A riveting personal account and a thorough global history of methamphetamine abuse and addiction.
Sterling Braswell was a millionaire—palatial ranch, stock options, and money in the bank. Then he met his high school sweetheart after not seeing her for over ten years. With their love rekindled, they were married.
Life was beautiful. They had no real worries, a lovely son, and a bright future.
Then she started using meth.
The craziness of the next few years would leave Sterling almost completely broke—financially, emotionally, and spiritually—and nearly murdered.

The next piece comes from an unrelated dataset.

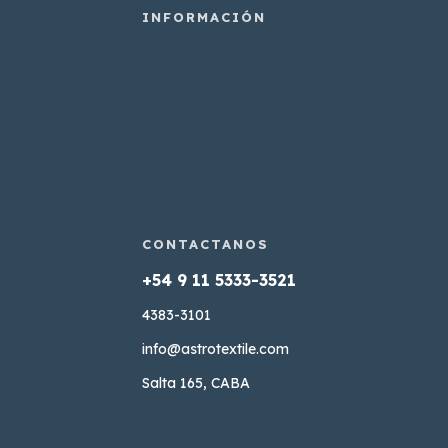
4383-3101
info@astrotextile.com
Salta 165, CABA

Welcome to crazy town . . .
My qualifications for telling the personal story will become all too clear in the early chapters, but the reader may wonder by what authority I recount the history of meth. After all, my background is in software. The truth is that I began this book in the first place because at the time I initially became aware of the nightmare unfolding right under my nose, there was very little accessible information on methamphetamine. America had not yet awakened to the enormity of the problem, and even the so-called experts – the doctors, the licensed chemical dependency counselors, and (especially) the law enforcement professionals – knew very little about it. These were the people I initially turned to for help, which they were more often than not unable to give.
So I set out to do my own research, and, this being the information age, it was not, as they say, rocket science. At the risk of sounding a bit elitist myself, if a sub-literate, dentally deficient bumpkin can master the delicate and dangerous chemistry of meth production, is it not conceivable that a reasonably well-educated software professional could look up some facts about the product?
I wrote this book because I strongly believe it tells a story that needs to be told. It is an open-ended tale, still unfolding on both the personal and global fronts, even as I write this. But from my perspective, it does have a clear beginning.
The story begins close to home, with someone who was once very close to me. I won’t begin with “once upon a time,” as it has been thoroughly used up. And the vote is still out on whether a “happily ever after” will ever come to pass.